When I sit at my desk now, surrounded by their names, the atmosphere in the room is entirely different. I am no longer alone. Their presence is a tangible, heavy, and beautiful thing. They crowd around my shoulders, whispering their stories into the quiet corners of my mind. They are the forest, and I am the branch.
By turning my eyes to them, I took my name and my face back from the people who had tried to tarnish them, and I handed them back to the ancestors who had actually built them. I realized that the people who targeted me were looking at a single, passing rainstorm. But my foundation? It was massive, ancient, and completely unshakeable. They tried to break me, but they didn’t realize my roots go all the way back to the resilient heart of Ulster.
Holding these names up proudly today is my ultimate act of defiance, but more than that, it is my ultimate act of love. The bitterness and defense that used to fuel me have completely melted away. I don’t carry the names Powell, Patterson, Turner, Payton, and Crawley to prove a point to those who hurt me; I carry them to honor the ones who made me.

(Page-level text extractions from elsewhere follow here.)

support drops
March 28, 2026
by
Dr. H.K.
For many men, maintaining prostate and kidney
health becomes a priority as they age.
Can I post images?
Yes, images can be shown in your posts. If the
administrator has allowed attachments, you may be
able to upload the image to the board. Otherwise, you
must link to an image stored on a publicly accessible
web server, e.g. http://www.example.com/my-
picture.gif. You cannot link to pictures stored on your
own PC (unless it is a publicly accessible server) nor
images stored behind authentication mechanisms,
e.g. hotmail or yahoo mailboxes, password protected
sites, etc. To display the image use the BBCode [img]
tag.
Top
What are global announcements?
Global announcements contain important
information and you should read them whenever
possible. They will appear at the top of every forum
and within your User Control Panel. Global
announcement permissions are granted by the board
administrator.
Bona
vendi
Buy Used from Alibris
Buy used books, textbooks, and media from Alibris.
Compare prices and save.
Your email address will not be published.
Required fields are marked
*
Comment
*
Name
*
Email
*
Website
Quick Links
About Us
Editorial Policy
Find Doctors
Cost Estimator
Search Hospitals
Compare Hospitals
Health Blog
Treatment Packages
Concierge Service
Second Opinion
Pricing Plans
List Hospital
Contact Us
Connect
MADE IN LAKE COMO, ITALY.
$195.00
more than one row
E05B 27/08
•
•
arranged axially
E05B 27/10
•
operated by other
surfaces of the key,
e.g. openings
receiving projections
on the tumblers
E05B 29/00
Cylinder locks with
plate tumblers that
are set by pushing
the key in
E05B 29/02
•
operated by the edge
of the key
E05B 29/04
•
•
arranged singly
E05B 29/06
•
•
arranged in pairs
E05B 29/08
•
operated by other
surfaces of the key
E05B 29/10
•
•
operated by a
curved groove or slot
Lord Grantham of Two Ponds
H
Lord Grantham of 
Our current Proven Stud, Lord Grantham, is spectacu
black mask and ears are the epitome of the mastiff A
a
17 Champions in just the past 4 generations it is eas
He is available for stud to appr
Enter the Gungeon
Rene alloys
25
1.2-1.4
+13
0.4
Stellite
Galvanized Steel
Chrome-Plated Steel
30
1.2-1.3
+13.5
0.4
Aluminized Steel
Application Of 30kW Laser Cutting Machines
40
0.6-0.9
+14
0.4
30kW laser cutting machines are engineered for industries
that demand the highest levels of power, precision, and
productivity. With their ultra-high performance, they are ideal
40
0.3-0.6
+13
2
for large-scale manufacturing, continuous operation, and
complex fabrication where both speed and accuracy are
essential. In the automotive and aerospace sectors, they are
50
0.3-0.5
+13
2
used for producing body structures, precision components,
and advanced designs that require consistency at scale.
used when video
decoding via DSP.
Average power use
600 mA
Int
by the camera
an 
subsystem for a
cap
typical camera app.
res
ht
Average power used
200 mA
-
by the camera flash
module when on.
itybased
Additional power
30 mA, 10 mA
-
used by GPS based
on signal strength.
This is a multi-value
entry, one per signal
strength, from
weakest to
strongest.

They survived their own hard seasons so that I could thrive in mine. They walked through migration, uncertainty, sickness, and war, holding onto hope so that one day, a grandmother down the line could sit in a safe room and tell their stories. To carry their names and their faces with anything less than ambition, joy, and unconditional love would be a disservice to the sacrifices they made.
The secret wish to change my name is gone, replaced by a fierce gratitude that I held on.
So, I write their names with a bold pen. I speak them with a clear voice. I carry my heritage like a badge of absolute honor. The mud has long since washed away, carried off by the steady, unstoppable river of time. What remains behind is the gold of an unbroken lineage, a proud Ulster Scot heritage, and a woman who finally knows exactly who she is.